--- MATERIAL FOR THIS TASK ---

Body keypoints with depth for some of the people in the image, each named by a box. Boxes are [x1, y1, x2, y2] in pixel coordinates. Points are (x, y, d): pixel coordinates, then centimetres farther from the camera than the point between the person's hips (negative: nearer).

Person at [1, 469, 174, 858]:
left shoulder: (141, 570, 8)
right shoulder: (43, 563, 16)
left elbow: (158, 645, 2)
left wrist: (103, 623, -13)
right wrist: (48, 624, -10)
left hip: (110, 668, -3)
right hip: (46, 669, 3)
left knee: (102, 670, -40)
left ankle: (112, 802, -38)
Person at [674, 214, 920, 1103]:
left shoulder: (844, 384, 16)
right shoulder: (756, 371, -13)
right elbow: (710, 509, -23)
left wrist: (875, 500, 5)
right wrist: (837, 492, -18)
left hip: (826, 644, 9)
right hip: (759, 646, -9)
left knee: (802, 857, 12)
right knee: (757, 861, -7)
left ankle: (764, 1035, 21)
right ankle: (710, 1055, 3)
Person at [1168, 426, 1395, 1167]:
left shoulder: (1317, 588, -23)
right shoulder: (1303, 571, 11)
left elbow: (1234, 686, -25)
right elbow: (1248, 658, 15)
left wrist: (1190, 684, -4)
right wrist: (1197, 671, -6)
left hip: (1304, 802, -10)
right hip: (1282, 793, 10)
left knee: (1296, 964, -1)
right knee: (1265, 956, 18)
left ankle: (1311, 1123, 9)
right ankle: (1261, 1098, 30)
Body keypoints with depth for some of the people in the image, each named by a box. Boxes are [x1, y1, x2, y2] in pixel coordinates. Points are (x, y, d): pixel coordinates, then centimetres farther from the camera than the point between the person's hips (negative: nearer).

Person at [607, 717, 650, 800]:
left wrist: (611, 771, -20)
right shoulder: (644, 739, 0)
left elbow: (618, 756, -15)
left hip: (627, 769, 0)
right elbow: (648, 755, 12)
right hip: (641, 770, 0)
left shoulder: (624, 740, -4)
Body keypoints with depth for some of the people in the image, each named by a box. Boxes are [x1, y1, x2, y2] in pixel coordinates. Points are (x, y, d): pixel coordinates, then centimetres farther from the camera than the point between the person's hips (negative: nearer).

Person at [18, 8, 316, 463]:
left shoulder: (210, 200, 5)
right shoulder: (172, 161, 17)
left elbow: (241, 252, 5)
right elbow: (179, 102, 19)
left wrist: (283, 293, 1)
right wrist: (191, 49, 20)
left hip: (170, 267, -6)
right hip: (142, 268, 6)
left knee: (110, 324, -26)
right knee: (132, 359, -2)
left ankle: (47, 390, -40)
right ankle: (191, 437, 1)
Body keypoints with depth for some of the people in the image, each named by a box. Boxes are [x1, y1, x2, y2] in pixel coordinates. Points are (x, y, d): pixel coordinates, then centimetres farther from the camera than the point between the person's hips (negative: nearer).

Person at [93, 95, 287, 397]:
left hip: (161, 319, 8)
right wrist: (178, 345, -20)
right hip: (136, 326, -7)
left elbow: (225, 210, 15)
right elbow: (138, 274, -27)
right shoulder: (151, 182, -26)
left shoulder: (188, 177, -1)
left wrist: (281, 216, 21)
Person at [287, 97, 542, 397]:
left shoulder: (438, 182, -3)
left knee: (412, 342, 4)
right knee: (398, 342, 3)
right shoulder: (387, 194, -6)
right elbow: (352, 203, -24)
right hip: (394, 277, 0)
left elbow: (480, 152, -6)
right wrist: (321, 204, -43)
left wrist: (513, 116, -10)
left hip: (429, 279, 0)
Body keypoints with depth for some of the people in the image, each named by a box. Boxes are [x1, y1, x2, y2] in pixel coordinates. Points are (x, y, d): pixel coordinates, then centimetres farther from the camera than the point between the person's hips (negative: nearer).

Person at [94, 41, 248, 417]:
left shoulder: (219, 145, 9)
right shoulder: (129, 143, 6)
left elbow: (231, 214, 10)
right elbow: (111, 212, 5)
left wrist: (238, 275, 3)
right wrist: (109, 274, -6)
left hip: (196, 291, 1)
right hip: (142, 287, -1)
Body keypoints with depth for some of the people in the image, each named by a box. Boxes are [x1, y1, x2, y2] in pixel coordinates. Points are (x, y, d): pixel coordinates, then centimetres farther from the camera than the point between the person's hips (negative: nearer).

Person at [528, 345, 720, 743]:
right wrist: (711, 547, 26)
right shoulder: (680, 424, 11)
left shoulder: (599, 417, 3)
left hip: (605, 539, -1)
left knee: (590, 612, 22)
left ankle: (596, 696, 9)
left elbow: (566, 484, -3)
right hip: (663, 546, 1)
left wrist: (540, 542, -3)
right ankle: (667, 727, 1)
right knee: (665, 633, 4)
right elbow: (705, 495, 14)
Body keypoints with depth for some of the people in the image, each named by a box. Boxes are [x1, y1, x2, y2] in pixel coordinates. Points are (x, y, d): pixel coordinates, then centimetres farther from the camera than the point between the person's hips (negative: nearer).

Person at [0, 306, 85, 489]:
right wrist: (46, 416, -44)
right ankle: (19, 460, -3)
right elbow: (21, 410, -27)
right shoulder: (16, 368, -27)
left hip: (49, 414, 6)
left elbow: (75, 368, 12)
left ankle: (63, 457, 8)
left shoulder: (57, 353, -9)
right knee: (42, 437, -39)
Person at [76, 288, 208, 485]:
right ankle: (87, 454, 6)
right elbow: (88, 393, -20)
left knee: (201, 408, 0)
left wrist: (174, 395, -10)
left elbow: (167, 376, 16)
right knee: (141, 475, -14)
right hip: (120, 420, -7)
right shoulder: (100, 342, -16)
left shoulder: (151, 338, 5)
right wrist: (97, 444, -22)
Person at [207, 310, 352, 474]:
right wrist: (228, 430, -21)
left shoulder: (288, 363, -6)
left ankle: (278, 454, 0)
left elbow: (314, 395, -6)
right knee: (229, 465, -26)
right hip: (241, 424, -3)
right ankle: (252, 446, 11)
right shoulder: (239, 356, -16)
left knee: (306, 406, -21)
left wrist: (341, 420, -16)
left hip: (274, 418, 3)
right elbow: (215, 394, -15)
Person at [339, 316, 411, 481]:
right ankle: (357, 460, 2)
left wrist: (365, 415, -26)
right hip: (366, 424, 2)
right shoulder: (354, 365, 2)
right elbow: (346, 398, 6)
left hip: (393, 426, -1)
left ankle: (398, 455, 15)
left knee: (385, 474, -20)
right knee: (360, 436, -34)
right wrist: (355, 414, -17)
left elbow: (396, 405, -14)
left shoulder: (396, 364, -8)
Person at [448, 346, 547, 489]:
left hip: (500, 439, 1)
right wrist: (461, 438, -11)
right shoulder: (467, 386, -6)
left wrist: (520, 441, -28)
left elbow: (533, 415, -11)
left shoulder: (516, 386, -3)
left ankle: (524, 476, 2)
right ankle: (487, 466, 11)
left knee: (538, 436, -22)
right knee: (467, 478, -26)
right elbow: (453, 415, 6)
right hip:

---

WORK TO COMPLETE — Please quote every record above exactly as it appears.

RESULT OF THE EXERCISE —
Body keypoints with depth for some of the people in the image, each named by a box. Boxes are [x1, y1, x2, y2] in pixel coordinates. Points are (x, y, d): pixel coordinates, then centimetres farther from the camera than the point between the person's hips (negative: nearer).

Person at [1, 469, 174, 858]:
left shoulder: (141, 570, 8)
right shoulder: (43, 563, 16)
left elbow: (158, 645, 2)
left wrist: (103, 623, -13)
right wrist: (48, 624, -10)
left hip: (110, 668, -3)
right hip: (46, 669, 3)
left knee: (102, 670, -40)
left ankle: (112, 802, -38)
Person at [674, 214, 920, 1103]:
left shoulder: (844, 384, 16)
right shoulder: (756, 371, -13)
right elbow: (710, 509, -23)
left wrist: (875, 500, 5)
right wrist: (837, 492, -18)
left hip: (826, 644, 9)
right hip: (759, 646, -9)
left knee: (802, 857, 12)
right knee: (757, 861, -7)
left ankle: (764, 1035, 21)
right ankle: (710, 1055, 3)
Person at [1168, 426, 1395, 1167]:
left shoulder: (1317, 588, -23)
right shoulder: (1303, 571, 11)
left elbow: (1234, 686, -25)
right elbow: (1248, 658, 15)
left wrist: (1190, 684, -4)
right wrist: (1197, 671, -6)
left hip: (1304, 802, -10)
right hip: (1282, 793, 10)
left knee: (1296, 964, -1)
right knee: (1265, 956, 18)
left ankle: (1311, 1123, 9)
right ankle: (1261, 1098, 30)
Body keypoints with depth for some of the people in the image, each named by a box. Boxes are [x1, y1, x2, y2] in pixel coordinates. Points are (x, y, d): pixel coordinates, then centimetres farther from the camera than the point between the person's hips (negative: nearer).

Person at [607, 717, 650, 800]:
left wrist: (611, 771, -20)
right shoulder: (644, 739, 0)
left elbow: (618, 756, -15)
left hip: (627, 769, 0)
right elbow: (648, 755, 12)
right hip: (641, 770, 0)
left shoulder: (624, 740, -4)
Body keypoints with depth for some of the people in the image, each named by a box. Boxes are [x1, y1, x2, y2] in pixel coordinates. Points are (x, y, d): pixel coordinates, then centimetres farther from the camera than the point between the person's hips (negative: nearer).

Person at [18, 8, 316, 463]:
left shoulder: (210, 200, 5)
right shoulder: (172, 161, 17)
left elbow: (241, 252, 5)
right elbow: (179, 102, 19)
left wrist: (283, 293, 1)
right wrist: (191, 49, 20)
left hip: (170, 267, -6)
right hip: (142, 268, 6)
left knee: (110, 324, -26)
right knee: (132, 359, -2)
left ankle: (47, 390, -40)
right ankle: (191, 437, 1)
Body keypoints with depth for some of the people in the image, each named by a box. Boxes are [x1, y1, x2, y2] in pixel coordinates. Points are (x, y, d): pixel coordinates, then centimetres farther from the camera than the point between the person's hips (negative: nearer).

Person at [93, 95, 287, 397]:
left hip: (161, 319, 8)
right wrist: (178, 345, -20)
right hip: (136, 326, -7)
left elbow: (225, 210, 15)
right elbow: (138, 274, -27)
right shoulder: (151, 182, -26)
left shoulder: (188, 177, -1)
left wrist: (281, 216, 21)
Person at [287, 97, 542, 397]:
left shoulder: (438, 182, -3)
left knee: (412, 342, 4)
right knee: (398, 342, 3)
right shoulder: (387, 194, -6)
right elbow: (352, 203, -24)
right hip: (394, 277, 0)
left elbow: (480, 152, -6)
right wrist: (321, 204, -43)
left wrist: (513, 116, -10)
left hip: (429, 279, 0)
Body keypoints with depth for some of the people in the image, each named by a box. Boxes are [x1, y1, x2, y2] in pixel coordinates. Points are (x, y, d): pixel coordinates, then centimetres farther from the camera than the point between the person's hips (negative: nearer).

Person at [94, 41, 248, 417]:
left shoulder: (219, 145, 9)
right shoulder: (129, 143, 6)
left elbow: (231, 214, 10)
right elbow: (111, 212, 5)
left wrist: (238, 275, 3)
right wrist: (109, 274, -6)
left hip: (196, 291, 1)
right hip: (142, 287, -1)
Body keypoints with depth for some of the people in the image, each named by a box. Boxes are [x1, y1, x2, y2] in pixel coordinates. Points are (x, y, d): pixel coordinates, then centimetres farther from the camera than the point between the person's hips (negative: nearer).

Person at [528, 345, 720, 743]:
right wrist: (711, 547, 26)
right shoulder: (680, 424, 11)
left shoulder: (599, 417, 3)
left hip: (605, 539, -1)
left knee: (590, 612, 22)
left ankle: (596, 696, 9)
left elbow: (566, 484, -3)
right hip: (663, 546, 1)
left wrist: (540, 542, -3)
right ankle: (667, 727, 1)
right knee: (665, 633, 4)
right elbow: (705, 495, 14)
Body keypoints with depth for some of the people in the image, each named by a box. Boxes are [x1, y1, x2, y2] in pixel coordinates. Points are (x, y, d): pixel coordinates, then centimetres farther from the camera than the point between the person's hips (negative: nearer).

Person at [0, 306, 85, 489]:
right wrist: (46, 416, -44)
right ankle: (19, 460, -3)
right elbow: (21, 410, -27)
right shoulder: (16, 368, -27)
left hip: (49, 414, 6)
left elbow: (75, 368, 12)
left ankle: (63, 457, 8)
left shoulder: (57, 353, -9)
right knee: (42, 437, -39)
Person at [76, 288, 208, 485]:
right ankle: (87, 454, 6)
right elbow: (88, 393, -20)
left knee: (201, 408, 0)
left wrist: (174, 395, -10)
left elbow: (167, 376, 16)
right knee: (141, 475, -14)
right hip: (120, 420, -7)
right shoulder: (100, 342, -16)
left shoulder: (151, 338, 5)
right wrist: (97, 444, -22)
Person at [207, 310, 352, 474]:
right wrist: (228, 430, -21)
left shoulder: (288, 363, -6)
left ankle: (278, 454, 0)
left elbow: (314, 395, -6)
right knee: (229, 465, -26)
right hip: (241, 424, -3)
right ankle: (252, 446, 11)
right shoulder: (239, 356, -16)
left knee: (306, 406, -21)
left wrist: (341, 420, -16)
left hip: (274, 418, 3)
right elbow: (215, 394, -15)
Person at [339, 316, 411, 481]:
right ankle: (357, 460, 2)
left wrist: (365, 415, -26)
right hip: (366, 424, 2)
right shoulder: (354, 365, 2)
right elbow: (346, 398, 6)
left hip: (393, 426, -1)
left ankle: (398, 455, 15)
left knee: (385, 474, -20)
right knee: (360, 436, -34)
right wrist: (355, 414, -17)
left elbow: (396, 405, -14)
left shoulder: (396, 364, -8)
Person at [448, 346, 547, 489]:
left hip: (500, 439, 1)
right wrist: (461, 438, -11)
right shoulder: (467, 386, -6)
left wrist: (520, 441, -28)
left elbow: (533, 415, -11)
left shoulder: (516, 386, -3)
left ankle: (524, 476, 2)
right ankle: (487, 466, 11)
left knee: (538, 436, -22)
right knee: (467, 478, -26)
right elbow: (453, 415, 6)
right hip:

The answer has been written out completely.